Kassel: Was mir dabei, ehrlich gesagt, als erstes durch den Kopf geht, ist, wer auf solche Worte reagiert, der schlägt einen sowieso nicht. Ich meine, das klingt so ein bisschen nach Kuschelpädagogik. Ist nicht der Alltag in den Schulen dafür zu hart?
Torbeke: Das ist, was ich jetzt gesagt habe, ist der erste Schritt bei einer Person, die hochgradig emotional ist. Die andere Seite ist, die andere Seite der Gewaltfreien Kommunikation, eben eine Möglichkeit zu schaffen, die eigene Sichtweise auch sehr klar und sehr überzeugend auch mitteilen zu können, und da ist halt eine wunderbare Möglichkeit, das eben auf eine Art zu tun, ohne andere zu beschuldigen zu müssen.

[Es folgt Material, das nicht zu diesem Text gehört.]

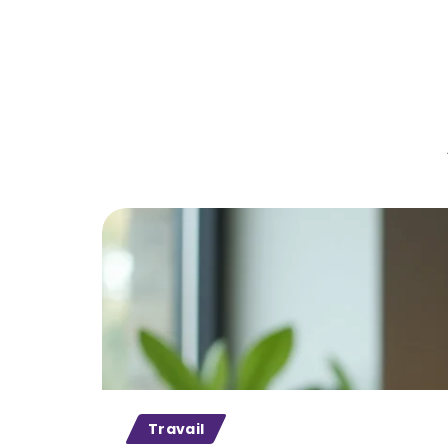
Travail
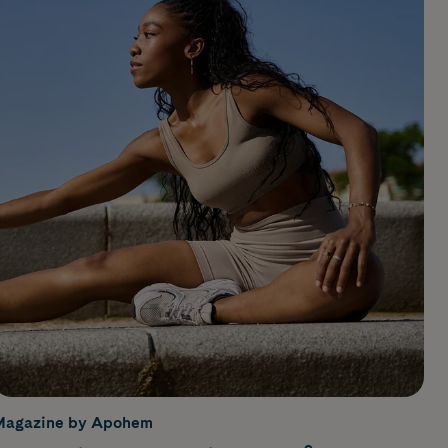
Magazine by Apohem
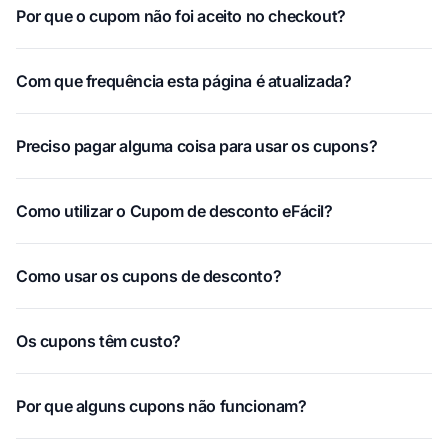
Por que o cupom não foi aceito no checkout?
Com que frequência esta página é atualizada?
Preciso pagar alguma coisa para usar os cupons?
Como utilizar o Cupom de desconto eFácil?
Como usar os cupons de desconto?
Os cupons têm custo?
Por que alguns cupons não funcionam?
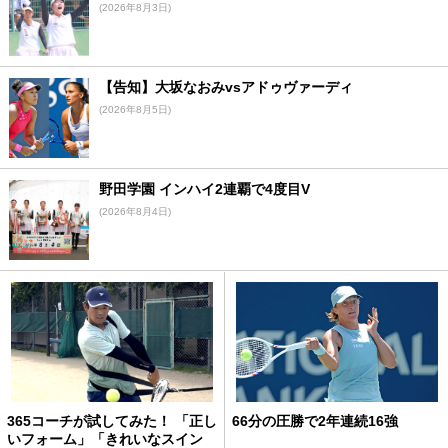
(2026年8月3日)
【告知】大坂なおみvsアドゥヴァーディ
(2026年8月5日)
野田学園 インハイ2連覇で4度目V
(2026年8月4日)
365コーチが試してみた！ 「正し
66分の圧勝で2年連続16強
いフォーム」「きれいなスイン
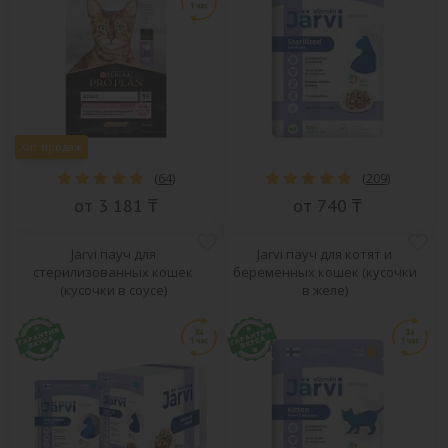
Хит продаж
(
64
)
(
209
)
от 3 181 ₸
от 740 ₸
Jarvi пауч для
Jarvi пауч для котят и
стерилизованных кошек
беременных кошек (кусочки
(кусочки в соусе)
в желе)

Also das passiert eben sehr schnell und schafft dann eine Barriere, zum Beispiel zum Schüler oder eben auch zu den Eltern. "Sie sind Schuld mit Ihrem Verhalten dieser und jener Art". Die Gewaltfreie Kommunikation zielt darauf ab, die eigenen Interessen klar zu kommunizieren, also beispielsweise, wenn ich das und das wahrnehme in der Klasse, dann ist es erst mal mein Anliegen, die Sicherheit in der Klasse wiederherzustellen und eine Lernatmosphäre zu schaffen, die für alle förderlich ist, und dazu brauche ich Ihre Mitarbeit und Ihre Unterstützung, wie nehmen Sie die Situation wahr, und ich möchte auch sagen, wie ich die Situation wahrnehme.

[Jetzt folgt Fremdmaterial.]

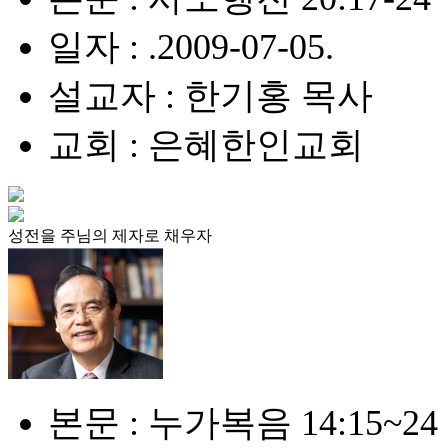
일자 : .2009-07-05.
설교자 : 한기홍 목사
교회 : 은혜한인교회
성전을 주님의 제자로 채우자
본문 : 누가복음 14:15~24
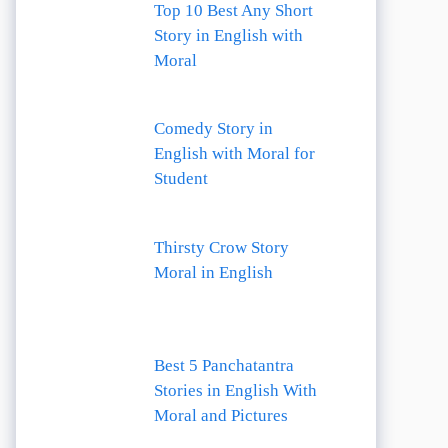
Top 10 Best Any Short
Story in English with
Moral
Comedy Story in
English with Moral for
Student
Thirsty Crow Story
Moral in English
Best 5 Panchatantra
Stories in English With
Moral and Pictures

Eltern wieder mit ins Boot holen

Kassel: Funktioniert das wirklich immer? Jetzt werden Sie mir sagen, nichts funktioniert immer, aber funktioniert das zumindest in der Regel?
Torbeke: Ja, das ist eben unsere Erfahrung, dass man denkt, ach, mit dem kann man doch nicht reden, diese Person ist unfähig zur Kommunikation, die will nicht, die ist nur gegen uns, und dass es oft so gar nicht ist, sondern dass Personen einfach wenig geschult sind, also Eltern zum Beispiel auch in einer lösungsorientierten Kommunikation oder einfach sehr viel Frustration und Stress einfach auch mitbringen und daraus halt Forderungen ableiten, aber in Wirklichkeit ein Interesse da ist, also beizutragen und sich für ihre Kinder und für die Schule auch einsetzen wollen.

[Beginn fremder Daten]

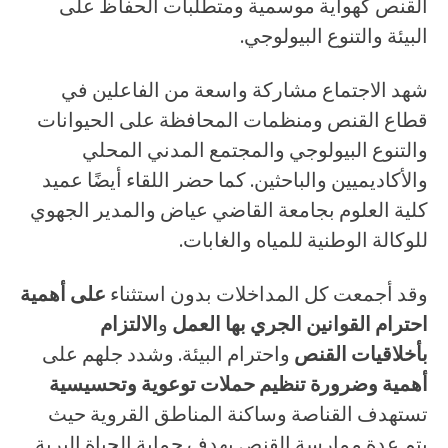
القنص كهواية موسمية ومتطلبات الحفاظ على
البيئة والتنوع البيولوجي.
شهد الاجتماع مشاركة واسعة من الفاعلين في
قطاع القنص ومنظمات المحافظة على الحيوانات
والتنوع البيولوجي والمجتمع المدني المحلي
والأكاديميين والباحثين. كما حضر اللقاء أيضًا عميد
كلية العلوم بجامعة القاضي عياض والمدير الجهوي
للوكالة الوطنية للمياه والغابات.
وقد أجمعت كل المداخلات بدون استثناء
على أهمية
احترام القوانين الجري بها العمل
و
الالتزام
بأخلاقيات القنص
واحترام البيئة. وشدد جلهم على
أهمية وضرورة تنظيم حملات توعوية وتحسيسية
تستهدف القناصة وساكنة المناطق القروية حيث
يتم عدة ممارسة القنص بهدف حماية الحياة البرية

Da ist dann die Aufgabe, würde ich denken, und das zahlt sich sehr, sehr stark aus – da habe ich unzählige Beispiele –, auch Aufgabe eben der Lehrer ist, da Möglichkeiten zu schaffen, die Eltern auch wieder mit ins Boot zu nehmen und deutlich zu machen, ich kann auch nicht alles hier alleine leisten, ich kann auch nur einen Beitrag bringen, und wir müssen kooperieren, also die staatlichen Stellen und wir als Lehrer und das System Schule und Sie eben als Eltern.
Kassel: Der Mediator und Trainer für Gewaltfreie Kommunikation Armin Torbeke war das. Ich danke Ihnen sehr für das Gespräch!
Äußerungen unserer Gesprächspartner geben deren eigene Auffassungen wieder. Deutschlandradio Kultur macht sich Äußerungen seiner Gesprächspartner in Interviews und Diskussionen nicht zu eigen.